> [COMPITO]: Stabilisci se ciascuna delle tre affermazioni seguenti concorda con l'itinerario da Monterotondo Marittimo a Montieri, rispondendo sì o no e citando le parole del testo che decidono. 1. Le due fontane monumentali nella piazza di Montieri furono costruite nel 1236. 2. Gerfalco cadde sotto l'egemonia senese nel 1335. 3. La Chiesa di S. Giacomo sorge nel centro dell'abitato di Montieri.

> [TESTO SCELTO]:
Monterotondo Marittimo – Gerfalco – Montieri

(mezzo di trasporto consigliato : auto o bicicletta – 24 Km)

Dal centro ci dirigiamo in direzione della strada 439 e percorsi appena 3 Km ci immettiamo, sulla destra, su questa, costeggiando la Riserva Naturale di Fosini ed il Monte S. Croce, dopo circa 6 Km al bivio giriamo sulla sinistra percorrendo la strada che corre sul crinale della valle del Fiume Ritorto, percorsi circa 6 Km al bivio giriamo in direzione Gerfalco. Il paese ci si staglia davanti dopo una curva, ha un’urbanistica medioevale intatta, sorge sulle pendici del Monte Cornate e apparteneva, come gran parte dei borghi della zona alla Famiglia Pannocchieschi, e come gli altri nel 1335 cadde sotto l’egemonia senese; il paese è famoso per le sue cave di marmo utilizzato nell’antichità per decorare molti edifici sacri toscani, fra cui la facciata del Duomo di Siena. Alla base della chiesa una strada sterrata ci porta alle pendici delle Cornate, lungo il percorso incontriamo castagni secolari, torrenti, vecchi poderi abbandonati e allevamenti di ovini e suini, tra tutti la famosa razza della "Cinta Senese" dalla quale si ottiene un prosciutto paragonabile, come sapore, a quello di cinghiale. Torniamo indietro e lasciamo la frazione di Gerfalco per arrivare al capoluogo, Montieri. Il suo nome deriva da "Mons Aeris" (Monte del bronzo) in riferimento ai ricchi giacimenti della zona che furono sfruttati anche dagli Etruschi come testimoniano i numerosi cunicoli dei dintorni tra tutti la cosiddetta "Buca delle Fate". Attualmente Montieri è una tranquilla località di villeggiatura, circondata dal verde dei boschi e dai suoi due parchi naturali di "Campo al pera" e "Piano"; nella piazza del paese si trovano due fontane monumentali costruite nel 1236, la "Fontana di Sopra" e la "Fontana di Sotto". Passeggiando tra le vie del borgo incontriamo Casa Narducci e Casa Biageschi tipiche case-torri del XII secolo e il Cassero che sorge sulla cima del paese; appena fuori dall’abitato si raggiunge la Chiesa di S. Giacomo, eretta nel XI secolo e dedicata al Beato Giacomo Papocchi, che viveva segregato in una piccola cella attigua alla chiesa. Se prendete per Via Ruga, caratteristica per le sue scalette, arrivate al nucleo più antico del castello e presso la piazza della chiesa esiste ancora l’edificio della Fonderia Comunale, risalente al XI secolo.

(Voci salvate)
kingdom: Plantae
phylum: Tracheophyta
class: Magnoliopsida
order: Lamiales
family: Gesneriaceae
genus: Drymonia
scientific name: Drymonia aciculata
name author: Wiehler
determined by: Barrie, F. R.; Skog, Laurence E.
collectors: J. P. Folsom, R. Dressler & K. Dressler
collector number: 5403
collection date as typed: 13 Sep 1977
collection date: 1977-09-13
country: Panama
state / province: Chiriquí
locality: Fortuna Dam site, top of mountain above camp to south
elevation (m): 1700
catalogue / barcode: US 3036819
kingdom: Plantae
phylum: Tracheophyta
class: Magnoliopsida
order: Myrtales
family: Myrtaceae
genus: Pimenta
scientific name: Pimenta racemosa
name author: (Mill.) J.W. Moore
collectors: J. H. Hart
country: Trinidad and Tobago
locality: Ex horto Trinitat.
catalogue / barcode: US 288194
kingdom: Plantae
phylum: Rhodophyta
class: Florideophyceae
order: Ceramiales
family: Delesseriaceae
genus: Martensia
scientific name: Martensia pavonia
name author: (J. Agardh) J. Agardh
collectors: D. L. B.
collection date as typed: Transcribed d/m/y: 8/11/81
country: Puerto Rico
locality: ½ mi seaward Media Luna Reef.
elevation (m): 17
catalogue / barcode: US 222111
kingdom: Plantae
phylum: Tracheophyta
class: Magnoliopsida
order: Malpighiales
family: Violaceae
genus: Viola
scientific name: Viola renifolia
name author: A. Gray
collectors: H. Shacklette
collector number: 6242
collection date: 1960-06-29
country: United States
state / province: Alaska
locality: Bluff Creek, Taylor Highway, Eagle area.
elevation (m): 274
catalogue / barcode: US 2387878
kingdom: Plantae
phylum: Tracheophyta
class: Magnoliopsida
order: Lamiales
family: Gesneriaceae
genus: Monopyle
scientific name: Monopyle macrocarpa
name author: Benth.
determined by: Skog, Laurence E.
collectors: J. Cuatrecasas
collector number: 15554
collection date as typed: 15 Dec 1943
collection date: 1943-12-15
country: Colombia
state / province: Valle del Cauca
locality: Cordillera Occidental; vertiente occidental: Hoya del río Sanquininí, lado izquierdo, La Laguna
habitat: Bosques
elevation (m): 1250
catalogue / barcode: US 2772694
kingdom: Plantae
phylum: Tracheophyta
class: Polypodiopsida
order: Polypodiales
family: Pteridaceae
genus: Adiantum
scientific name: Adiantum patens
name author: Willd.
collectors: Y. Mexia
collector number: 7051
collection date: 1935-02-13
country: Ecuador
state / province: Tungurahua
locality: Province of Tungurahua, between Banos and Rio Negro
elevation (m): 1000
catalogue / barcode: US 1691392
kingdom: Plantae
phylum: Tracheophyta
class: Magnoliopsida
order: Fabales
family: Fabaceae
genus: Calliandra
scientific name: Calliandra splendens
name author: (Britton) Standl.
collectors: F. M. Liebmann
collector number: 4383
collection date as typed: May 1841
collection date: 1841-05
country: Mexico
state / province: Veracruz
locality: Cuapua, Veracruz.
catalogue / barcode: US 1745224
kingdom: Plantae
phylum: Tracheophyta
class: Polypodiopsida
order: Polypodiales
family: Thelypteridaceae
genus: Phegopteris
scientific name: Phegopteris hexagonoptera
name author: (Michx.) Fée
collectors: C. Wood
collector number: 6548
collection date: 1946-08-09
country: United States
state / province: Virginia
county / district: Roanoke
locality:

> [SOLUZIONE]:
1. Sì: «nella piazza del paese si trovano due fontane monumentali costruite nel 1236».
2. Sì: «come gli altri nel 1335 cadde sotto l’egemonia senese».
3. No: «appena fuori dall’abitato si raggiunge la Chiesa di S. Giacomo».